15.409 · Initiative parlementaire · 2015-03-11
Parlement
Liquidé
Wortlaut
Me fondant sur les articles 160 alinéa 1 de la Constitution et 107 de la loi sur le Parlement, je dépose l'initiative parlementaire suivante :
Le Code de procédure civile du 19 décembre 2008 (CPC) sera modifié comme suit :
Art. 160a Exception en faveur des services juridiques d'entreprise
Al. 1
Les parties et les tiers ne sont pas soumis à l'obligation de collaborer en ce qui concerne l'activité du service juridique interne d'une entreprise, lorsque les conditions suivantes sont réunies :
Let. a
l'activité en cause serait considérée comme spécifique à la profession si elle était exécutée par un avocat ;
Let. b
le service juridique est dirigé par une personne titulaire d'un brevet cantonal d'avocat ou remplissant les conditions professionnelles requises dans son État d'origine pour pratiquer le métier d'avocat.
Al. 2
L'exception prévue à l'art. 160, al. 1, let. b, s'applique par analogie aux documents concernant les contacts avec un service juridique au sens de l'alinéa 1.
Begründung
Des procédures judiciaires à l'étranger ont montré que les entreprises suisses subissent un désavantage procédural du fait que la Suisse ne prévoit pas de droit de refuser de témoigner ou de produire des pièces pour les représentants des services juridiques internes des entreprises. Lors de procédures aux États-Unis, notamment, des entreprises suisses ont été tenues de communiquer la correspondance de juristes qui faisaient partie de leurs employés en Suisse, pour la seule raison qu'il n'existe pas en Suisse de disposition qui corresponde au "Legal Privilege for Inhouse Counsels" que connaît le droit américain. La pratique montre que les tribunaux des États-Unis partent systématiquement d'une analyse du droit applicable (analyse du "choice of law"). S'il en résulte que c'est le droit suisse qui s'applique à la question du "Legal Privilege" d'un juriste d'entreprise, la protection est refusée aux entreprises suisses et à leurs juristes d'entreprise, au motif de l'absence d'une disposition correspondante en Suisse. Un nombre considérable d'entreprises suisses ont perdu leur cause de ce fait. Les entreprises suisses subissent ainsi un gros handicap concurrentiel face aux entreprises de pays tiers qui prévoient un droit de refuser de collaborer.
La notion de "Legal Privilege" pour juristes d'entreprise est largement répandue dans le monde, non seulement dans la sphère juridique anglo-américaine, mais encore dans les pays hispano-lusophones (Espagne, Portugal, Amérique du Sud).

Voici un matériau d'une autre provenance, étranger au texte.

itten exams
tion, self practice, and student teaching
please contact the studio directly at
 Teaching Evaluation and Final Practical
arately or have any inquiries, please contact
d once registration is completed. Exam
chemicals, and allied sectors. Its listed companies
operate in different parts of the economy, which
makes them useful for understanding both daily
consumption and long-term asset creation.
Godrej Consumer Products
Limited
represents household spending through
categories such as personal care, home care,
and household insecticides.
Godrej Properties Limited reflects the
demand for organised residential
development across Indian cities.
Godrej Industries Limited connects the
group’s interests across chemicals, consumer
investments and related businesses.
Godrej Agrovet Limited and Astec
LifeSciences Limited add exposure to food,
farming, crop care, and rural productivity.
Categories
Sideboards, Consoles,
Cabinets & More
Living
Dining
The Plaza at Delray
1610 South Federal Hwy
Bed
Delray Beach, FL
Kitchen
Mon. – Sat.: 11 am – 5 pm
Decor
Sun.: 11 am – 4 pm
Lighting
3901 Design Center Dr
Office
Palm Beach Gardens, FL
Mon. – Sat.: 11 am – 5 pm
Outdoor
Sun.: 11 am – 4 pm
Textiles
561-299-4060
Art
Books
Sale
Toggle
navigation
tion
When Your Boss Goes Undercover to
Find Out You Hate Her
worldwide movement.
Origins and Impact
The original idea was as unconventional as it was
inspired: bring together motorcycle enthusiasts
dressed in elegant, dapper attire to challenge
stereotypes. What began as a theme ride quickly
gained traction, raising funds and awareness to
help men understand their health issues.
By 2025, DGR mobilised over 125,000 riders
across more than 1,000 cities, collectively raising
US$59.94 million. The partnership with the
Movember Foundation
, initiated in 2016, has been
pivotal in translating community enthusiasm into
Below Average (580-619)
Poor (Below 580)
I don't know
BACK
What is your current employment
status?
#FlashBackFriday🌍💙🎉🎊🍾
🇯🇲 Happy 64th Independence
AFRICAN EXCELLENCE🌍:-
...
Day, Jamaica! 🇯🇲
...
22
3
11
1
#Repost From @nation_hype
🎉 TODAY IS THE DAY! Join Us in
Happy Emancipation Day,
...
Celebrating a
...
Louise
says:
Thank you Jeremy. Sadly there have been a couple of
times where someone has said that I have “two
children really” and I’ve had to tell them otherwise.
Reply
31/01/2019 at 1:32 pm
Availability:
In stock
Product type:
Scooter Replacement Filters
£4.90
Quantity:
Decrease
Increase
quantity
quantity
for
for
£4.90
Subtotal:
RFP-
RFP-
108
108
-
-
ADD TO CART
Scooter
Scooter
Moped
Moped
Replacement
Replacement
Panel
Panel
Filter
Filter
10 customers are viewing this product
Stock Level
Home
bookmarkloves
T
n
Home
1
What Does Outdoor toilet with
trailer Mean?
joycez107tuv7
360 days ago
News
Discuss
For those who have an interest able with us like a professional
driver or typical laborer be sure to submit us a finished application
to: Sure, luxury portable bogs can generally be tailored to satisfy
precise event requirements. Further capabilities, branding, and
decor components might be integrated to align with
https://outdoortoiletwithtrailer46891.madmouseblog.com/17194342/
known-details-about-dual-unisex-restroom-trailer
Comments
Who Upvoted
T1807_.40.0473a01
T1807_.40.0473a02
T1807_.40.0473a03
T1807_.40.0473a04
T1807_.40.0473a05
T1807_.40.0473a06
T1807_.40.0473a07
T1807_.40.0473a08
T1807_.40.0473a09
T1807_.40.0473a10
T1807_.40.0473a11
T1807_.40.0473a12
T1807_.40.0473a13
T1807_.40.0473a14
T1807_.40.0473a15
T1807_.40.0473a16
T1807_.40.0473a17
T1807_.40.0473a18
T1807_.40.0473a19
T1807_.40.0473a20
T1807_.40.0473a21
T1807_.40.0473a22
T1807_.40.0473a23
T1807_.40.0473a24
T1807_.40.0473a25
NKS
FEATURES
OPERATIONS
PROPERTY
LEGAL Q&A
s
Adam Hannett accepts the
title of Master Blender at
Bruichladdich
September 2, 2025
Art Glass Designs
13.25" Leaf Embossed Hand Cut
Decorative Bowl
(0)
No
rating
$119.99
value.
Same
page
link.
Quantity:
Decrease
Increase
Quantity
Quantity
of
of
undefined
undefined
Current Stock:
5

La Belgique a introduit la protection procédurale des juristes d'entreprise au début des années 2000 déjà, et les Pays-Bas disposent également d'une protection de ce type depuis la mi-mars 2013.
Introduire un droit de refuser de témoigner et de produire des pièces dans le droit suisse permettra d'y combler une lacune. À l'instar d'autres pays qui ont adopté des dispositions équivalentes, il sera ainsi tenu compte de l'évolution du rôle joué par les juristes d'entreprise, qui exercent aujourd'hui au sein des entreprises une fonction de conseil juridique très semblable à celle d'un avocat. Comme le droit de refuser de témoigner et de produire des pièces s'appliquera en toute généralité, et donc également aux procédures suisses, les autres États ne pourront pas le disqualifier sous prétexte qu'il s'agirait d'une "loi de blocage" ("Blocking Statute") et ce droit pourra être invoqué à l'avenir dans des procédures à l'étranger pour protéger les entreprises suisses et leurs juristes d'entreprise.